Motivators. Motivator merupakan kekuatan yang mempesona
yang secara posotif mentransformasikan konteks kerja. Motivator akan menambah
hasrat, membuat ingin bekerja, belajar, terlibat, berprestasi, dikenal dan
sebagainya.
Action. Tuhan Pencipta Segala berfirman: I'malu
fasayarallahu 'amalakum warasuluhu wa al-mu'munun (Bertindaklah kalian.
Sesungguhnya Allah, rasul dan orang-orang yang beriman akan menyaksikan
tindakan kalian —Q.S. 9: 105). Motivasi adalah keadaan yang aktif, tidak pasif.
Manusia
akan sangat termotivasi secara sangat tinggi pada saat mereka terlibat secara aktif.
Semakin seseorang aktif semakin terseraplah orang itu dalam pekerjaan, dan ia
pun akan semakin berpikir kreatif dan mengalami emosi-emosi yang positif.
Banyak orang merasakan positif dan enerjistik ketika mereka benar-benar sibuk
dalam bekerja.
Fun. Qur'an suci mendalilkan: Inna al-insana
lirabihi lakanud (Sesunggunya manusia itu sangat suka menerima kasih sayang
Tuhannya —Q.S. 100: 6). Senada dengan
pernyataan Qur'an tadi, Spitzer menyata-kan bahwa there is nothing more
motivating than a job that is fun to do.
Bagi kalangan tradisionalis, menyenangkan dalam
bekerja atau belajar merupakan sesuatu yang kontradiksi. Sesuatu yang
menyenangkan merupakan sesuatu yang langka dalam situasi pekerjaan atau ruang
kuliah. Ada yang bangga kalau berhasil membuat mahasiswa stress, tegang dalam
bekerja belajar.
Padahal, menyenangkan dalam bekerja dan belajar
akan menambah energi para pekerja atau siswa. Tidak peduli betapa rutinnya
suatu pekerjaan tapi situasi dapat dibuat lebih menyenangkan dengan
menginterpresi kegiatan seperti selebrasi (celebrations), canda (humors),
kejutan (surprise), dan sebagainya.
Variety.
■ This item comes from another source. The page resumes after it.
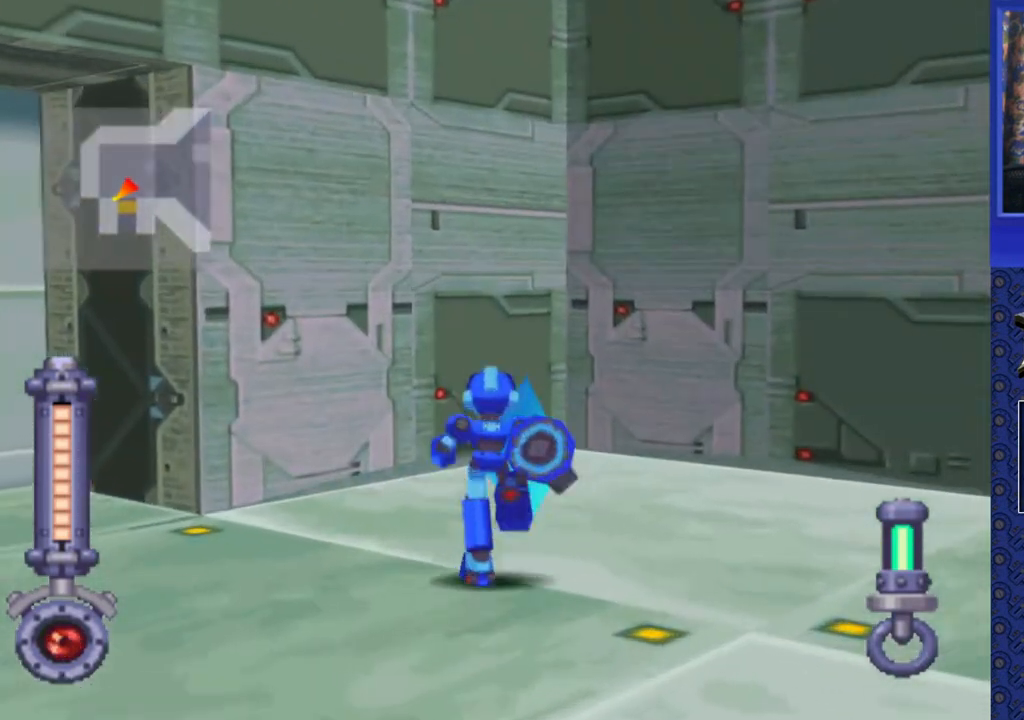
{"buttons": ["DPAD_UP"], "events": []}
Tuhan menyatakan: Wa qala ya bunaya latadkhulu min babin wahid
wadkhulu min abwabin mutafariqah (Dan Nabi Yakub berkata: Hai anak-anakku,
janganlah kamu masuk dari satu pintu. Masuklah kalian dari beberapa pintu yang
berbeda-beda —12: 67)
Untuk tetap enerjestik dan tekun seseorang
membutuhkan variasi yang memadai. Kesamaan ( sameness ) boleh jadi
membuat orang nyaman ( comfortable ), tapi juga bisa membuat seseorang
menjadi deenerjestik. Salah satu penyakit penting manusia industrial
adalah kebosanan ( boredom ) yang diakibatkan oleh sameness of
routine work. Misalnya, hanya melulu kuliah atau mengajar dan tidak
memiliki aktivitas yang lain. Untuk itu diperlukan variasi dalam melakukan
kegiatan.
Input. Tuhan Qadhi Rabbul Jalil berkata: Fas'alu ahla al-dzikri in
kuntum la ta'lamun. (Q.S. 21: 7), Cara lain yang menarik ( terrific way
) dalam menambah variasi kegiatan adalah dengan menanyakan kepada kawan lain tentang
bagaimana caranya meningkatkan belajar mereka.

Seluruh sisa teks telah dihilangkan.